_EXERCISE OBJECTIVE_:
Copy without pictures. Please restate each line of the listing exactly.

_INPUT MATERIAL_:
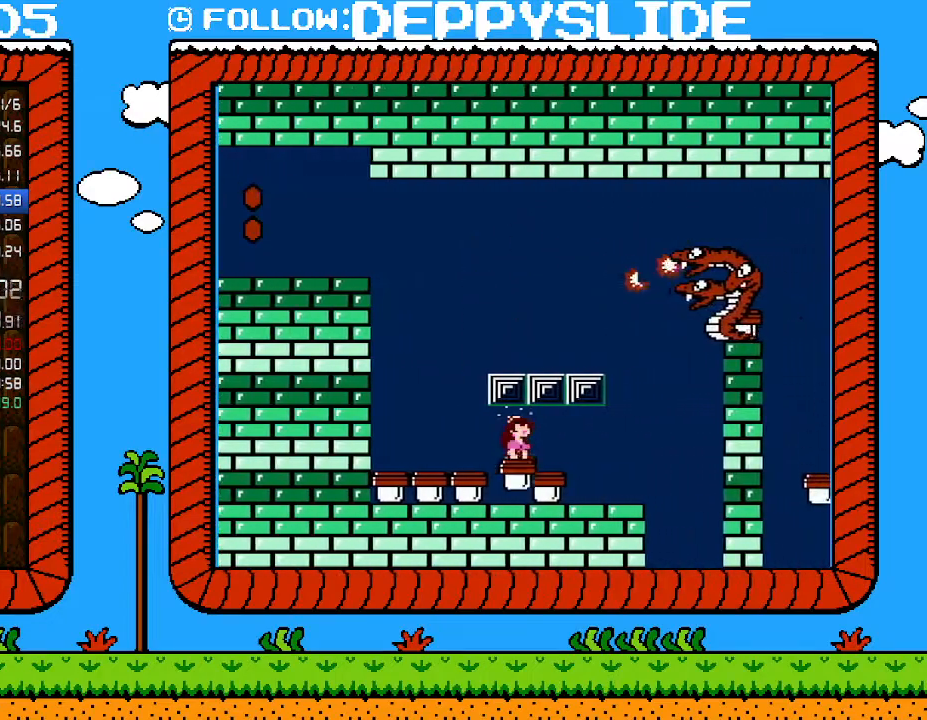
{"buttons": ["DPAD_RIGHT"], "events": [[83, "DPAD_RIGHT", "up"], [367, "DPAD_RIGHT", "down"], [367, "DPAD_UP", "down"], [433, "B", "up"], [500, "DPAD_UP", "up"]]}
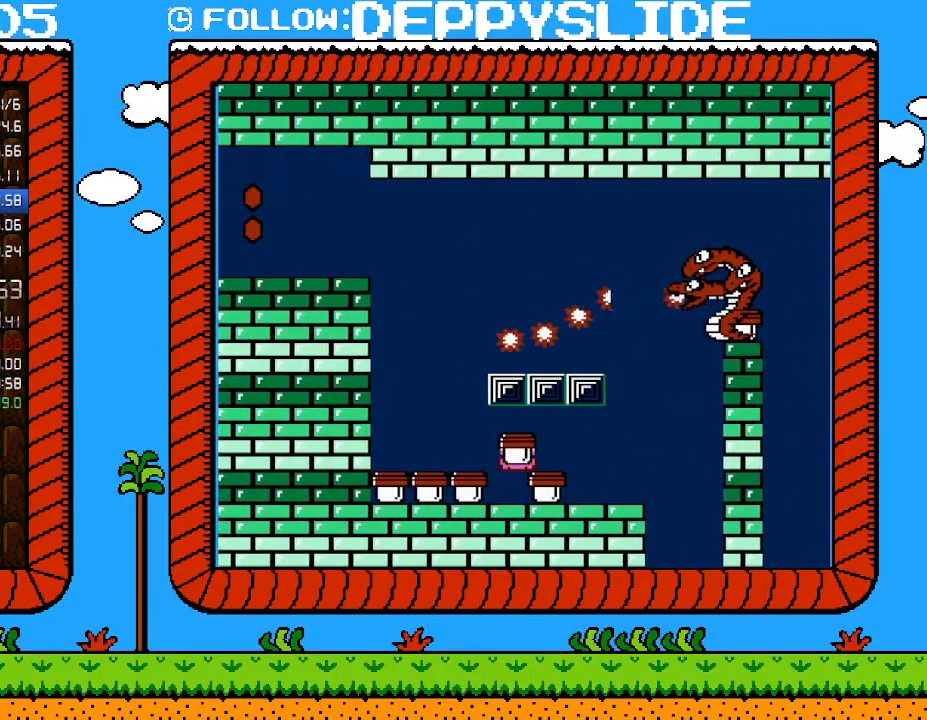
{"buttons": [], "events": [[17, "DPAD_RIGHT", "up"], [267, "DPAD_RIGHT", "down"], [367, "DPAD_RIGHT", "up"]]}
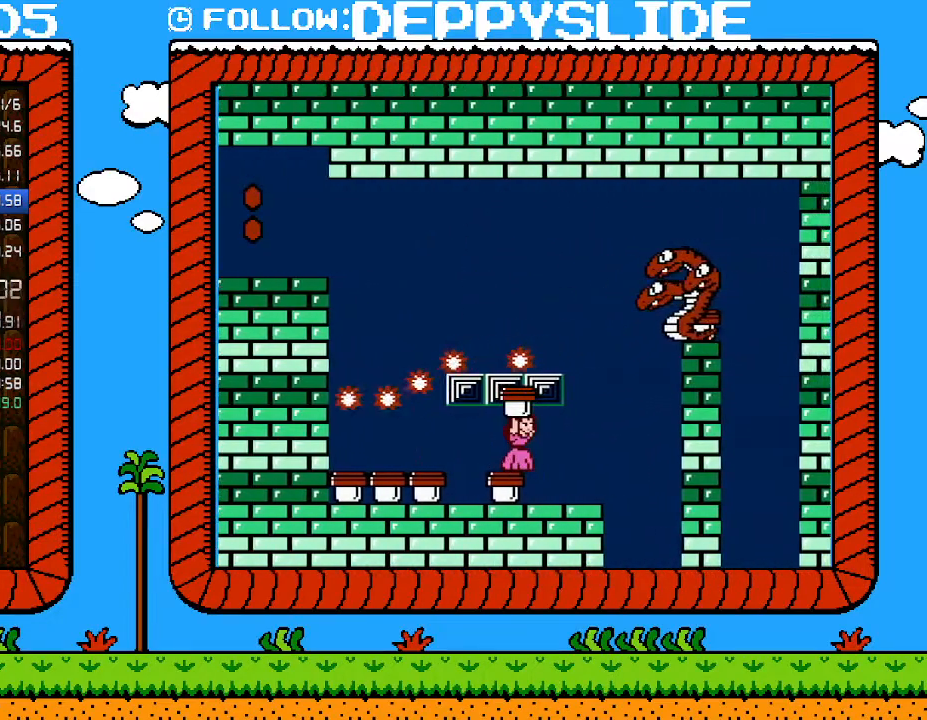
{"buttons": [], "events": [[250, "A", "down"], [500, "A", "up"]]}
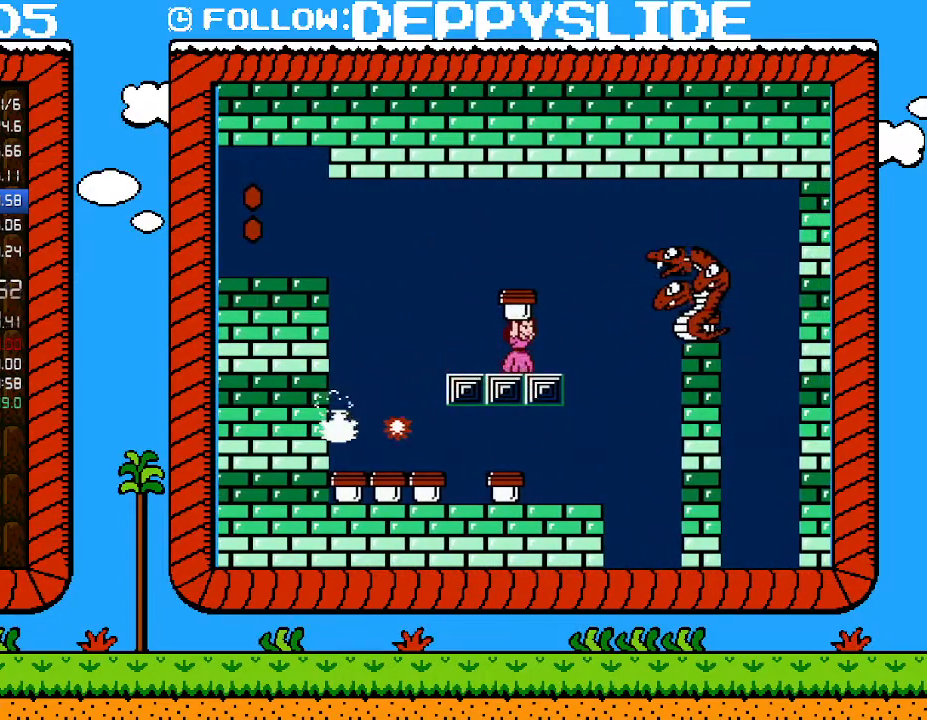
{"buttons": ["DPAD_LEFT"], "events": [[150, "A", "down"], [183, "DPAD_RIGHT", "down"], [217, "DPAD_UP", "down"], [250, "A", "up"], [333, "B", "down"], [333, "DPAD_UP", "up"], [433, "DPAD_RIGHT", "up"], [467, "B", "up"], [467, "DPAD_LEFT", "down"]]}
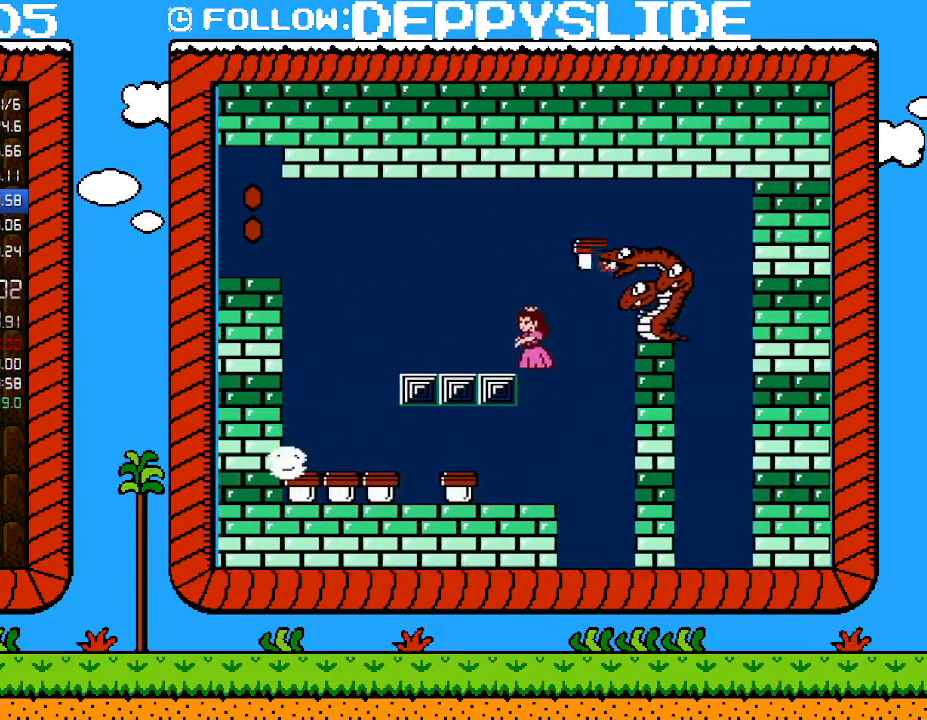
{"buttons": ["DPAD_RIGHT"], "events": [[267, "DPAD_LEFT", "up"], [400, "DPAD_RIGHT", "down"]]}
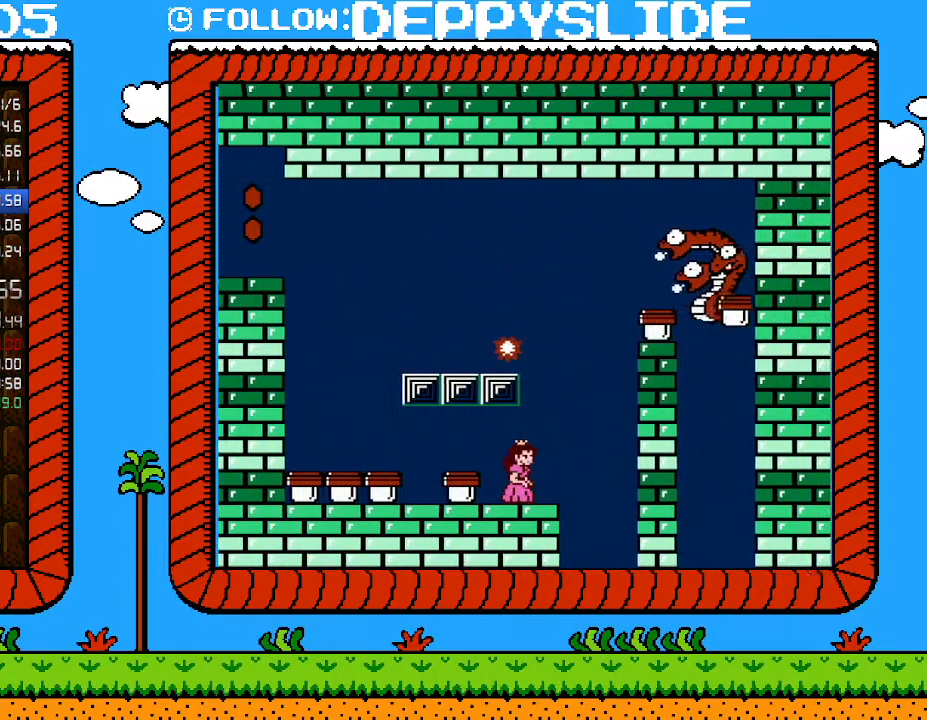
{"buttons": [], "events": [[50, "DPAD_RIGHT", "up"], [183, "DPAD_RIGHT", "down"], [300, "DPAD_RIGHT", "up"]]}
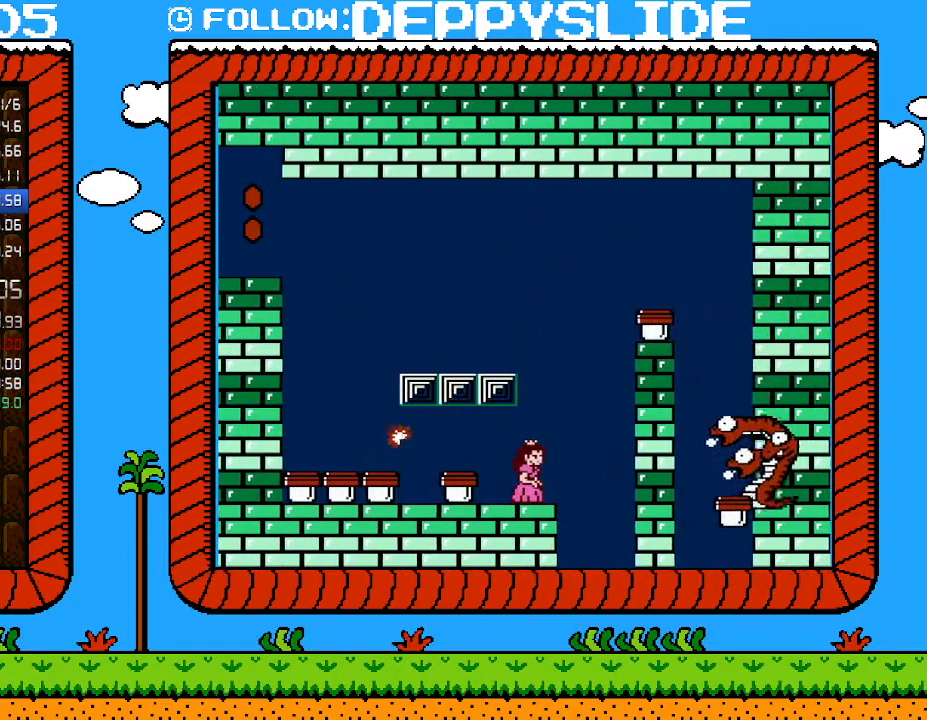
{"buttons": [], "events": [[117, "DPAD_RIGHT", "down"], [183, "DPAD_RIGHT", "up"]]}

_TASK OUTPUT_:
{"buttons": ["DPAD_RIGHT"], "events": [[83, "DPAD_RIGHT", "up"], [367, "DPAD_RIGHT", "down"], [367, "DPAD_UP", "down"], [433, "B", "up"], [500, "DPAD_UP", "up"]]}
{"buttons": [], "events": [[17, "DPAD_RIGHT", "up"], [267, "DPAD_RIGHT", "down"], [367, "DPAD_RIGHT", "up"]]}
{"buttons": [], "events": [[250, "A", "down"], [500, "A", "up"]]}
{"buttons": ["DPAD_LEFT"], "events": [[150, "A", "down"], [183, "DPAD_RIGHT", "down"], [217, "DPAD_UP", "down"], [250, "A", "up"], [333, "B", "down"], [333, "DPAD_UP", "up"], [433, "DPAD_RIGHT", "up"], [467, "B", "up"], [467, "DPAD_LEFT", "down"]]}
{"buttons": ["DPAD_RIGHT"], "events": [[267, "DPAD_LEFT", "up"], [400, "DPAD_RIGHT", "down"]]}
{"buttons": [], "events": [[50, "DPAD_RIGHT", "up"], [183, "DPAD_RIGHT", "down"], [300, "DPAD_RIGHT", "up"]]}
{"buttons": [], "events": [[117, "DPAD_RIGHT", "down"], [183, "DPAD_RIGHT", "up"]]}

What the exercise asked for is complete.